清凉的,浅淡的梅花香信息素。
那是他曾经被收留时沉浸其中的味道。
后来他从那个雌性的身边逃走,这个味道追了他很长很长一段路。
追到他在某个无人角落里,终于忍不住蹲下来干呕的时候。
催情剂让他的理智碎成齑粉,但这个味道像一颗钉子,准确地钉在了意识残存的最后一寸清明上。
云蚀月的嘴唇动了。
干裂的,带着血痕的嘴唇微张。
发出了些许浅淡的声音。
或许根本算不上声音,只是些许气音而已。
但沈时安听到了。
“标记我……”
沈时安低头看他。
云蚀月的手指在她手腕上先是收紧。
紧接着又慌忙松开,转而去抓自己,手上青筋迭起。
像是在极力按捺着什么。
“求……求您……标记我……”
泪水从那双涣散的眼中涌出来,滚过鬓角,滴在诊疗台上。
“我错了,真的错了……”
“我对不起您……”
“我不想死,求您,标记我……”
声音断断续续,被呜咽和喘息撕碎了一半。
但每一个字都是清晰的。
每一个字都带着把自尊撕开了递出去的决绝。
沈时安沉默着。
口袋里的大熊猫幼崽不知什么时候把整张脸都埋了进去,一动不动。
门外的走廊里,白凛川靠在墙上,闭着眼睛,双手插在口袋里。
指关节捏得发白。
赤耀辰盘腿坐在地上,头靠着墙壁仰着,赤红色的眼瞳盯着天花板上的灯管。
两个人都很安静。
安静得不像话。
医疗舱里。
沈时安伸出手。
她的指尖抵住了云蚀月后颈那颗红肿搏动的腺体。
云蚀月的身体猛地弓了起来。
一声带着哭腔的呻吟从喉咙里冲出来,银白色的兔耳朵瞬间竖直了。
仅仅是片刻的功夫,便又软了回去。
他浑身都在抖。
像一片被暴风雨折断了的白色花瓣。
沈时安的指腹按在那颗腺体上,感受着下面几乎要沸腾的温度。
她的眼神很淡。
像在审视一件需要修理的物品。
但按在腺体上的手指,力道很轻。
“你知道你在说什么吗?”沈时安开口了。
云蚀月的嘴唇在动,但说不出完整的句子了。
催情剂第三波药效已经开始了。
80.6%。
81.2%。
81.9%。
诊疗床边的实时监测仪上,崩溃值的数字在以肉眼可见的速度跳动。
沈时安看了一眼那个数字。
然后她低下头,凑近了云蚀月的耳边。
“我可以标记你。
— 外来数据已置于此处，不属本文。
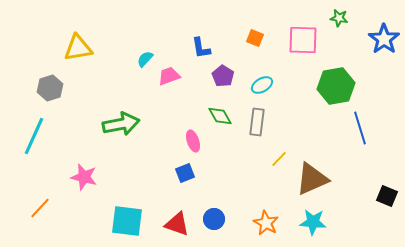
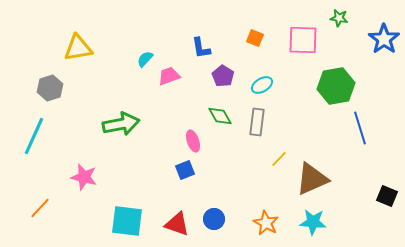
blue square: moved 3 px up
”
云蚀月的身体僵住了。
“但标记之后,你就是我的了。”
“不是暂时的,不是你想来就来想走就走的。”
“是永远的。”
“听懂了吗?”
云蚀月的手在她腕间颤抖。
然后那只手慢慢滑上来,滑过沈时安的手背,手臂的内侧......
最后攥住了她的衣袖。
像攥住了整个世界。
“……懂。”
一个字。
被泪水和喘息泡得发酥的一个字。
但那双泪眼模糊的鲜红色瞳孔里,有一样东西是清醒的。
是一个被自己族群当作货物出卖的、被关在笼子里被鞭打的、
曾经以为自己完全不值得被任何人善待的雄性......
在跌入深渊的最后一秒,看到那道逆光走来的身影时,做出的、豁出一切的选择。
何其有幸,又是何其庆幸。
他没有坠入深渊,而是等来了救赎。
沈时安看着那双眼睛。
拉过云蚀月的手,将他重新拢进怀里。
一只手扣住他的后脑。
低下头。
嘴唇贴近了那颗滚烫的、搏动不止的腺体。
医疗舱的灯光在两个人的轮廓上投下交叠的影子。
门外。
白凛川的手从口袋里抽了出来。
指间无声地凝出了一片冰晶。
然后又无声地碎了。
赤耀辰侧过头,看了白凛川一眼。